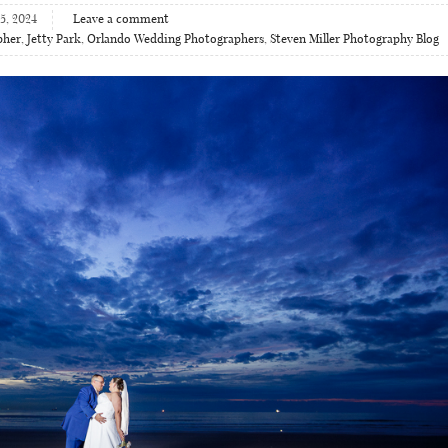
5, 2024
Leave a comment
pher
,
Jetty Park
,
Orlando Wedding Photographers
,
Steven Miller Photography Blog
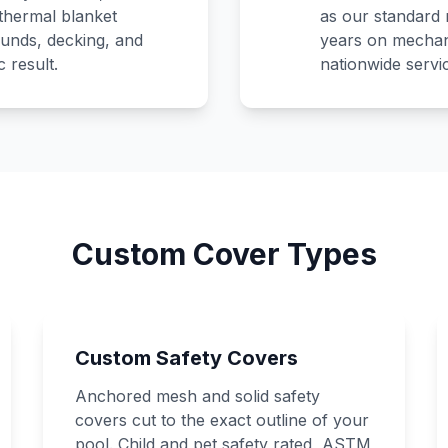
 thermal blanket
as our standard 
unds, decking, and
years on mechan
 result.
nationwide servi
Custom Cover Types
Custom Safety Covers
Anchored mesh and solid safety
covers cut to the exact outline of your
pool. Child and pet safety rated, ASTM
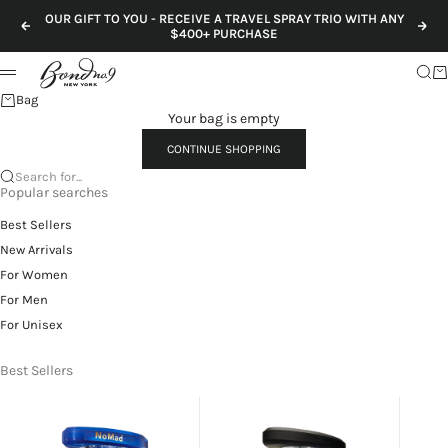
Skip to content
OUR GIFT TO YOU - RECEIVE A TRAVEL SPRAY TRIO WITH ANY
Previous
Nex
$400+ PURCHASE
Sear
Ca
Menu
Bag
Your bag is empty
CONTINUE SHOPPING
Search for...
Popular searches
Best Sellers
New Arrivals
For Women
For Men
For Unisex
Best Sellers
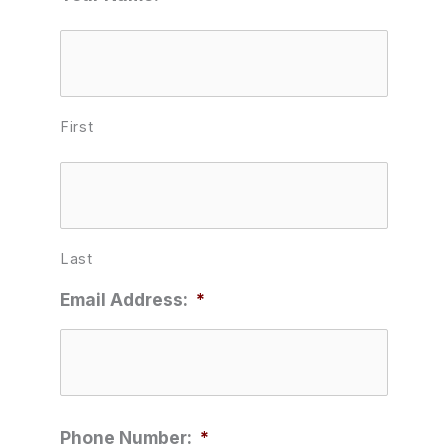
First
Last
Email Address:
*
Phone Number:
*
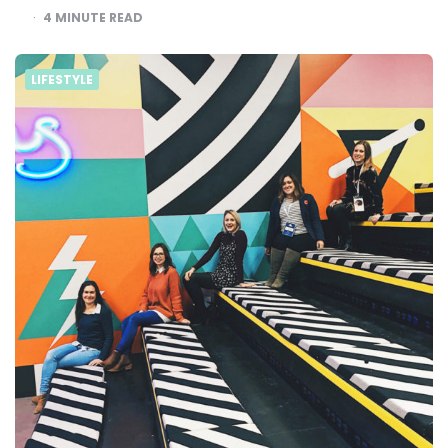
4
MINUTE READ
LIFESTYLE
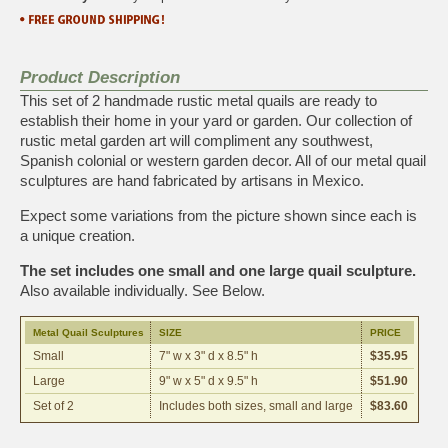
Product Description
This set of 2 handmade rustic metal quails are ready to
establish their home in your yard or garden. Our collection of
rustic metal garden art will compliment any southwest,
Spanish colonial or western garden decor. All of our metal quail
sculptures are hand fabricated by artisans in Mexico.
Expect some variations from the picture shown since each is
a unique creation.
The set includes one small and one large quail sculpture.
Also available individually. See Below.
Metal Quail Sculptures
SIZE
PRICE
Small
7" w x 3" d x 8.5" h
$35.95
Large
9" w x 5" d x 9.5" h
$51.90
Set of 2
Includes both sizes, small and large
$83.60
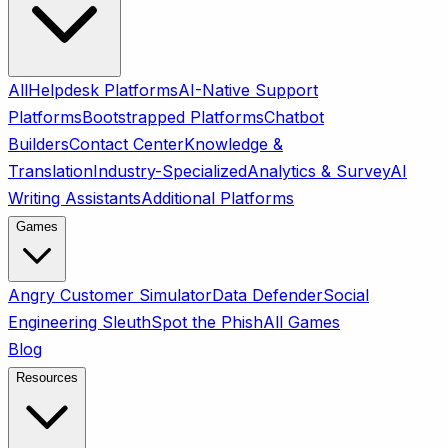
All
Helpdesk Platforms
AI-Native Support
Platforms
Bootstrapped Platforms
Chatbot
Builders
Contact Center
Knowledge &
Translation
Industry-Specialized
Analytics & Survey
AI
Writing Assistants
Additional Platforms
Games
Angry Customer Simulator
Data Defender
Social
Engineering Sleuth
Spot the Phish
All Games
Blog
Resources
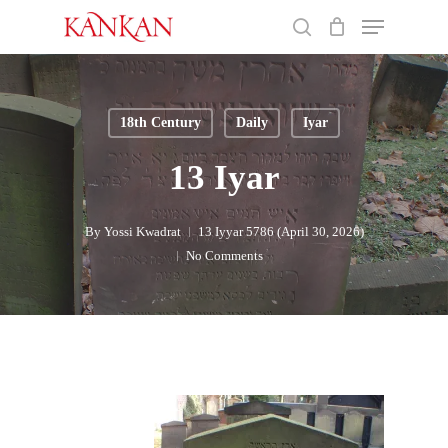
Skip
Menu
to
search
main
Close
content
Menu
18th Century
Daily
Iyar
13 Iyar
By
Yossi Kwadrat
13 Iyyar 5786 (April 30, 2026)
No Comments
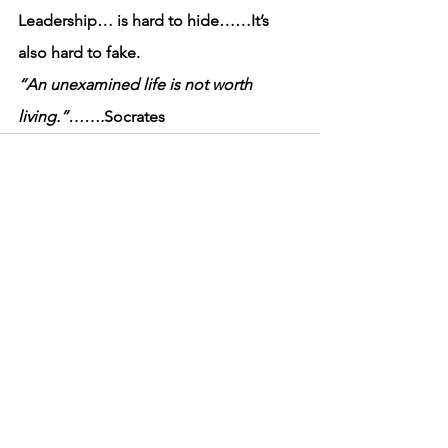
Leadership… is hard to hide……It’s 
also hard to fake.
“An unexamined life is not worth 
living.”…….
Socrates
See All
Recent Posts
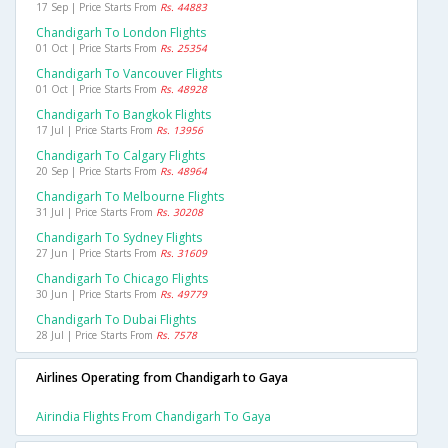
17 Sep | Price Starts From
Rs. 44883
Chandigarh To London Flights
01 Oct | Price Starts From
Rs. 25354
Chandigarh To Vancouver Flights
01 Oct | Price Starts From
Rs. 48928
Chandigarh To Bangkok Flights
17 Jul | Price Starts From
Rs. 13956
Chandigarh To Calgary Flights
20 Sep | Price Starts From
Rs. 48964
Chandigarh To Melbourne Flights
31 Jul | Price Starts From
Rs. 30208
Chandigarh To Sydney Flights
27 Jun | Price Starts From
Rs. 31609
Chandigarh To Chicago Flights
30 Jun | Price Starts From
Rs. 49779
Chandigarh To Dubai Flights
28 Jul | Price Starts From
Rs. 7578
Airlines Operating from Chandigarh to Gaya
Airindia Flights From Chandigarh To Gaya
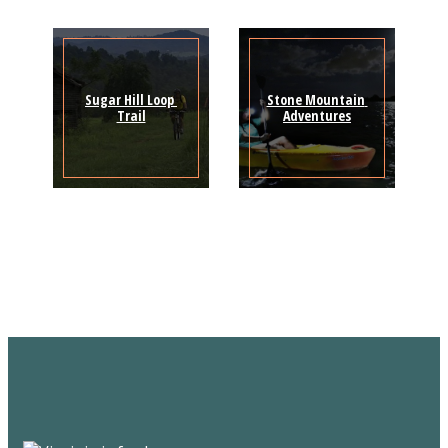
Sugar Hill Loop 
Stone Mountain 
Trail
Adventures
Sign Up for the SWVA
Newsletter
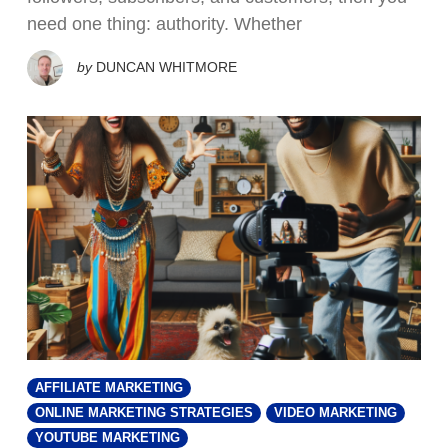
need one thing: authority. Whether
by
DUNCAN WHITMORE
AFFILIATE MARKETING
ONLINE MARKETING STRATEGIES
VIDEO MARKETING
YOUTUBE MARKETING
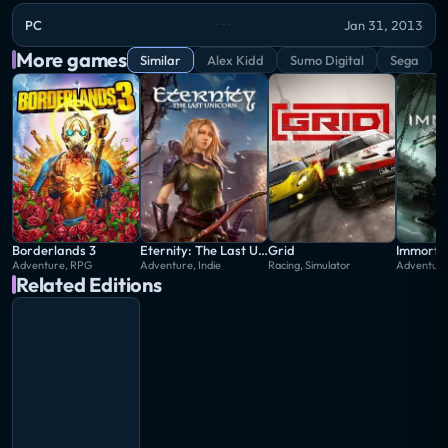
PC
Jan 31, 2013
More games
Similar
Alex Kidd
Sumo Digital
Sega
Borderlands 3
Eternity: The Last Unicorn
Grid
Immortal
Adventure, RPG
Adventure, Indie
Racing, Simulator
Adventur
Related Editions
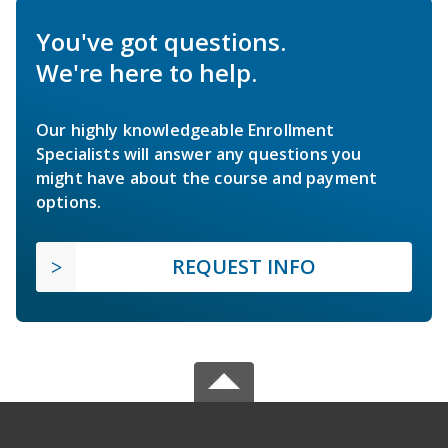
You've got questions.
We're here to help.
Our highly knowledgeable Enrollment
Specialists will answer any questions you
might have about the course and payment
options.
REQUEST INFO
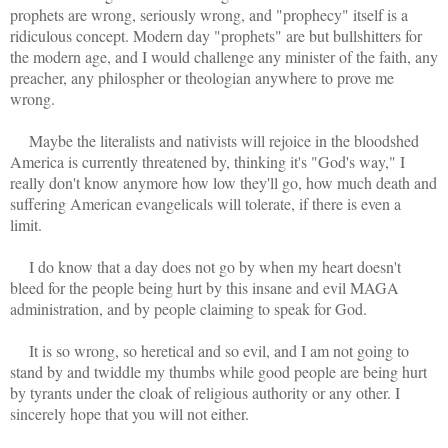
prophets are wrong, seriously wrong, and "prophecy" itself is a
ridiculous concept. Modern day "prophets" are but bullshitters for
the modern age, and I would challenge any minister of the faith, any
preacher, any philospher or theologian anywhere to prove me
wrong.
Maybe the literalists and nativists will rejoice in the bloodshed
America is currently threatened by, thinking it's "God's way," I
really don't know anymore how low they'll go, how much death and
suffering American evangelicals will tolerate, if there is even a
limit.
I do know that a day does not go by when my heart doesn't
bleed for the people being hurt by this insane and evil MAGA
administration, and by people claiming to speak for God.
It is so wrong, so heretical and so evil, and I am not going to
stand by and twiddle my thumbs while good people are being hurt
by tyrants under the cloak of religious authority or any other. I
sincerely hope that you will not either.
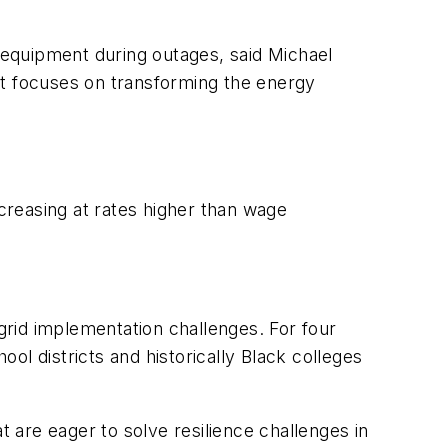
equipment during outages, said Michael
at focuses on transforming the energy
ncreasing at rates higher than wage
rid implementation challenges. For four
l districts and historically Black colleges
are eager to solve resilience challenges in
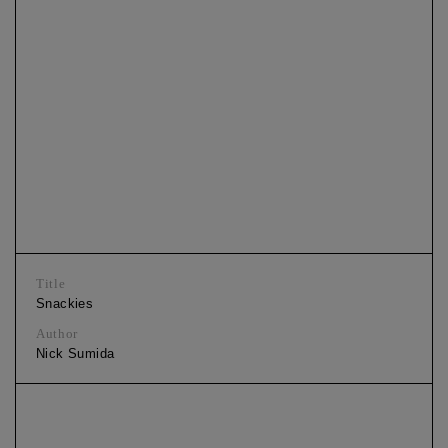
Title
Snackies
Author
Nick Sumida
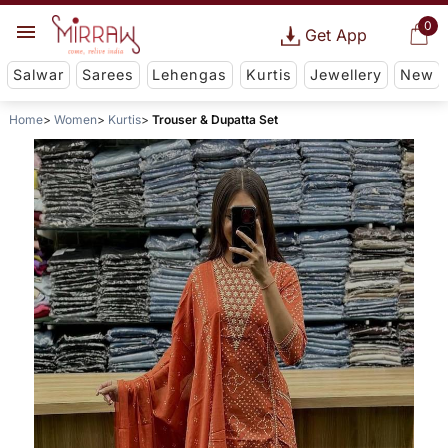
0
Get App
Salwar
Sarees
Lehengas
Kurtis
Jewellery
New
Home
Women
Kurtis
Trouser & Dupatta Set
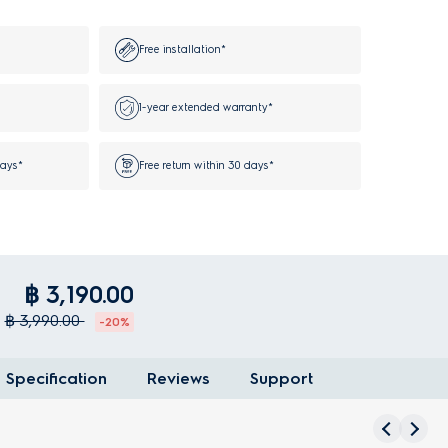
Free installation*
1-year extended warranty*
days*
Free return within 30 days*
฿ 3,190.00
฿ 3,990.00
-20%
Specification
Reviews
Support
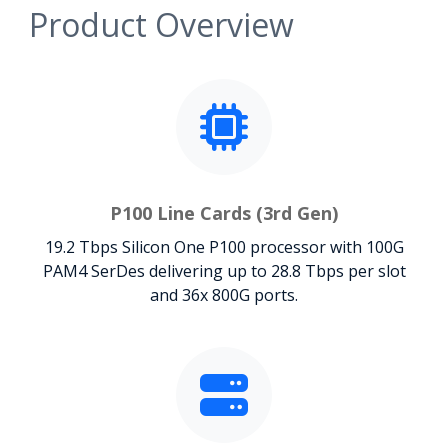
Product Overview
P100 Line Cards (3rd Gen)
19.2 Tbps Silicon One P100 processor with 100G
PAM4 SerDes delivering up to 28.8 Tbps per slot
and 36x 800G ports.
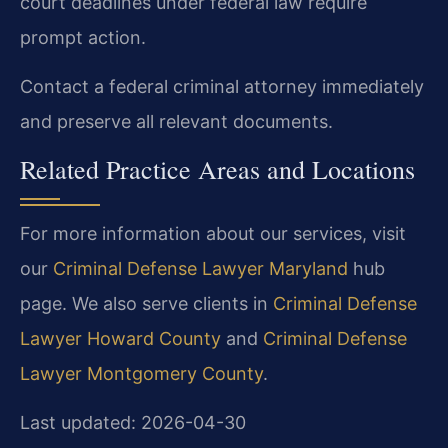
court deadlines under federal law require
prompt action.
Contact a federal criminal attorney immediately
and preserve all relevant documents.
Related Practice Areas and Locations
For more information about our services, visit
our
Criminal Defense Lawyer Maryland
hub
page. We also serve clients in
Criminal Defense
Lawyer Howard County
and
Criminal Defense
Lawyer Montgomery County
.
Last updated: 2026-04-30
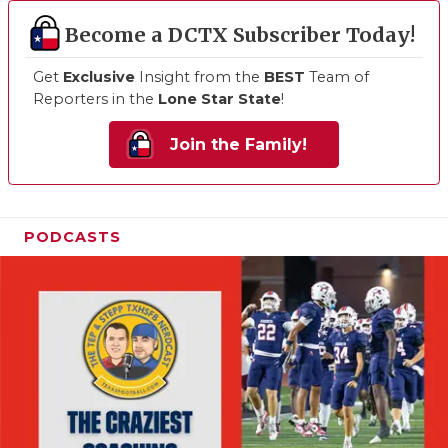
Become a DCTX Subscriber Today!
Get
Exclusive
Insight from the
BEST
Team of
Reporters in the
Lone Star State
!
Join the Family!
PODCASTS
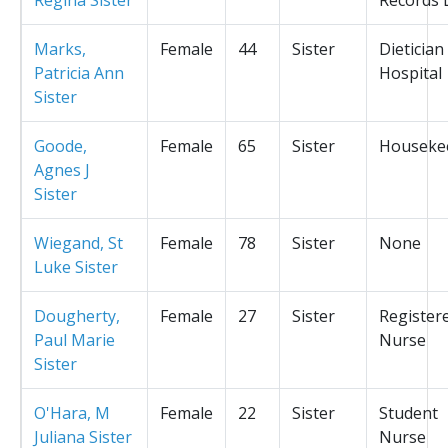
Marks,
Female
44
Sister
Dietician
Patricia Ann
Hospital
Sister
Goode,
Female
65
Sister
Houseke
Agnes J
Sister
Wiegand, St
Female
78
Sister
None
Luke Sister
Dougherty,
Female
27
Sister
Register
Paul Marie
Nurse
Sister
O'Hara, M
Female
22
Sister
Student
Juliana Sister
Nurse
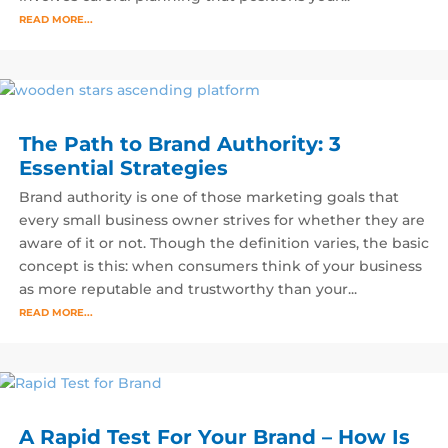
READ MORE...
The Path to Brand Authority: 3
Essential Strategies
Brand authority is one of those marketing goals that
every small business owner strives for whether they are
aware of it or not. Though the definition varies, the basic
concept is this: when consumers think of your business
as more reputable and trustworthy than your...
READ MORE...
A Rapid Test For Your Brand – How Is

■ **Problem**: A faithful copy is needed of the lines from the one containing "court deadlines under federal law require" through the last line of the data above, with pictures left out.

■ **Result of this task**:
court deadlines under federal law require
prompt action.
Contact a federal criminal attorney immediately
and preserve all relevant documents.
Related Practice Areas and Locations
For more information about our services, visit
our
Criminal Defense Lawyer Maryland
hub
page. We also serve clients in
Criminal Defense
Lawyer Howard County
and
Criminal Defense
Lawyer Montgomery County
.
Last updated: 2026-04-30
Become a DCTX Subscriber Today!
Get
Exclusive
Insight from the
BEST
Team of
Reporters in the
Lone Star State
!
Join the Family!
PODCASTS
Marks,
Female
44
Sister
Dietician
Patricia Ann
Hospital
Sister
Goode,
Female
65
Sister
Houseke
Agnes J
Sister
Wiegand, St
Female
78
Sister
None
Luke Sister
Dougherty,
Female
27
Sister
Register
Paul Marie
Nurse
Sister
O'Hara, M
Female
22
Sister
Student
Juliana Sister
Nurse
READ MORE...
The Path to Brand Authority: 3
Essential Strategies
Brand authority is one of those marketing goals that
every small business owner strives for whether they are
aware of it or not. Though the definition varies, the basic
concept is this: when consumers think of your business
as more reputable and trustworthy than your...
READ MORE...
A Rapid Test For Your Brand – How Is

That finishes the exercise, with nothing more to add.